Сотрудники сочувственно и понимающе вздыхали, давая понять, что здесь опасаться некого, и тащили его в буфет.
После работы Аксель огибал пустынную Дворцовую площадь, шел мимо Адмиралтейства, обходил огромный Исаакиевский собор и через сквер направлялся в гостиницу «Астория». Там он обедал долго и со вкусом – русская кухня после берлинских эрзацев доставляла ему большое наслаждение. Отобедав, он покупал в вестибюле «Астории» газеты и шел через площадь в мрачное прямоугольное здание немецкого консульства, где действительно жил, но не в канцелярии, как он рассказывал, а в прекрасной комнате, которую предоставил ему консул Зоммер, его коллега по абверу и давний знакомый. Вечерами они вместе просматривали информацию агентов, работавших на консульство, составляли донесения в Берлин и обсуждали меморандум о Ленинграде, который должен был написать Аксель. Перед сном они позволяли себе партию в шахматы. И всегда за игрой возникал один и тот же спор…
Чем дольше Аксель жил в Ленинграде, тем больше поражал его этот громадный, непохожий на другие русский город. А консул не видел в Ленинграде ничего особенного, кроме того, что в нем, как в любом другом индустриальном городе, много заводов, а значит, много опасного пролетариата. Зоммер посмеивался над впечатлениями своего коллеги и называл их дамскими. Аксель называл позицию Зоммера школярской и опасной. И как во всяком споре, для Акселя постепенно прояснялась истина…
В этой поездке главной задачей Акселя было составить меморандум о Ленинграде. Такие меморандумы о шести советских городах готовились по требованию самого фюрера. Гитлер хотел знать не только военный потенциал каждого из этих городов, но и состав жителей, образ их жизни и настроения. Аксель понимал всю сложность стоящей перед ним задачи и немного досадовал, что ему было предложено заняться в Ленинграде еще и вербовкой агентов, – для двух таких серьезных дел не хватало времени.
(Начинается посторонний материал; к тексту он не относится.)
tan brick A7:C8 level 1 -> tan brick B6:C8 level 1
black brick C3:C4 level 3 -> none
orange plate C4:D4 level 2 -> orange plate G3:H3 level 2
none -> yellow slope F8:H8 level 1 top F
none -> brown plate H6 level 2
Наступил канун Нового года. Консул на рождественские дни уехал в Москву, чтобы провести праздник среди своих в немецком посольстве. Акселю для встречи Нового года консул распорядился заказать столик в «Астории». С ним пойдут две девушки из консульства – секретарша консула Лора и сотрудница шифровального отдела Клара.
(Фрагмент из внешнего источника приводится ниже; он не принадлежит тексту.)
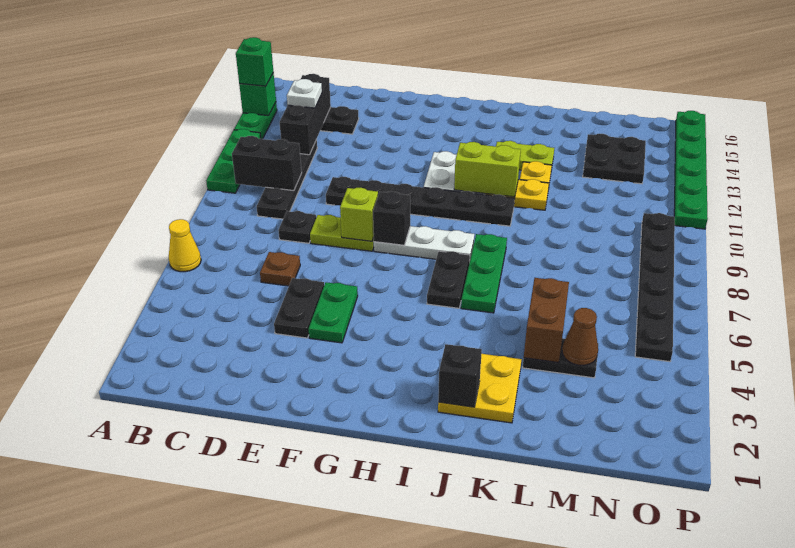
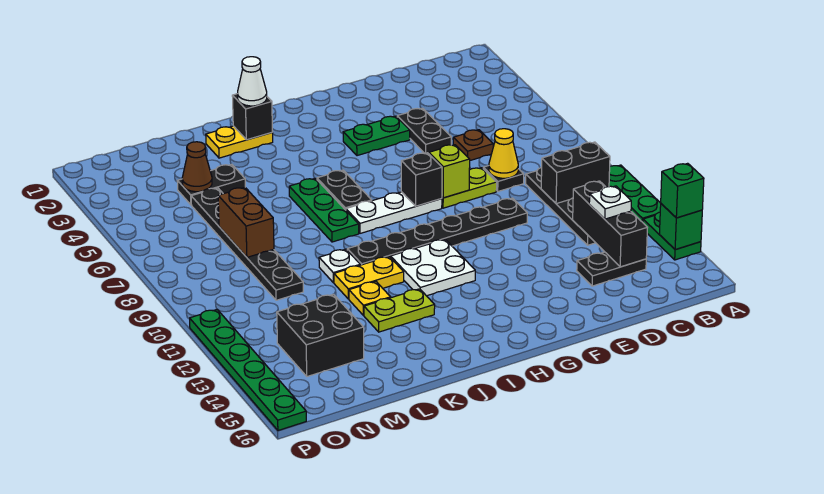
yellow cone A6 level 1 -> yellow cone D8 level 2
green plate F4:F5 level 1 -> green plate F4:G4 level 1
lime brick I11:J11 level 2 -> none
yellow plate J2:K3 level 1 -> yellow plate J2:K2 level 1
none -> white cone J2 level 3
none -> white plate K10 level 1
brown brick L4:L5 level 2 -> brown brick M7:M8 level 2
black plate M13:N14 level 1 -> black brick M13:N14 level 1
black plate O5:O10 level 1 -> black plate M5:M10 level 1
Их столик оказался на возвышении, в боковой галерее, откуда хорошо был виден весь зал, в центре которого стояла большая елка с красной пятиконечной звездой на макушке. Аксель с большим любопытством наблюдал, как зал заполнялся людьми – удивительно разными по возрасту, по манере держаться и даже по одежде. Рядом, у большого стола, уселась компания гражданских моряков. Их дамы старались держаться небрежно и величественно, но это плохо им удавалось – атмосфера шикарного ресторана была для них непривычна. Поодаль тесно облепила стол шумная компания молодежи. Парни были одеты, как показалось Акселю, небрежно, двое из них были даже без галстуков, в спортивных рубашках с расстегнутым воротом. А их девушки, наоборот, старательно принарядились, завились, подкрасили губы. Вытянув шеи, они с жадным любопытством глядели по сторонам и перешептывались.
Спутницы Акселя были одеты просто, держались непринужденно, казалось, им нет никакого дела до всего, что происходит вокруг. Лора с ее почти белыми, падавшими на плечи волосами могла считаться классическим типом нордической женщины, настоящей арийки – у консула Зоммера был недурной вкус. У Клары – длинные черные глаза, а черные волосы вились крупными кольцами. Она была тоже красива по-своему.
Откуда-то сверху раздался хорошо знакомый всем голос диктора – началось официальное новогоднее поздравление по радио из Москвы. Все встали с бокалами в руках. Поздравление показалось Акселю слишком длинным, он с удивлением наблюдал, как внимательно и серьезно все вокруг слушали то, что говорила Москва. Он показал глазами своим дамам, что надо встать, и они тихонько поднялись с бокалами в руках.
Наконец послышались звуки гимна. Раздался нестройный крик «ура!». Захлопали пробки шампанского. Зазвенели бокалы. Слышались возгласы, люди целовались, снова кричали «ура!» и смеялись.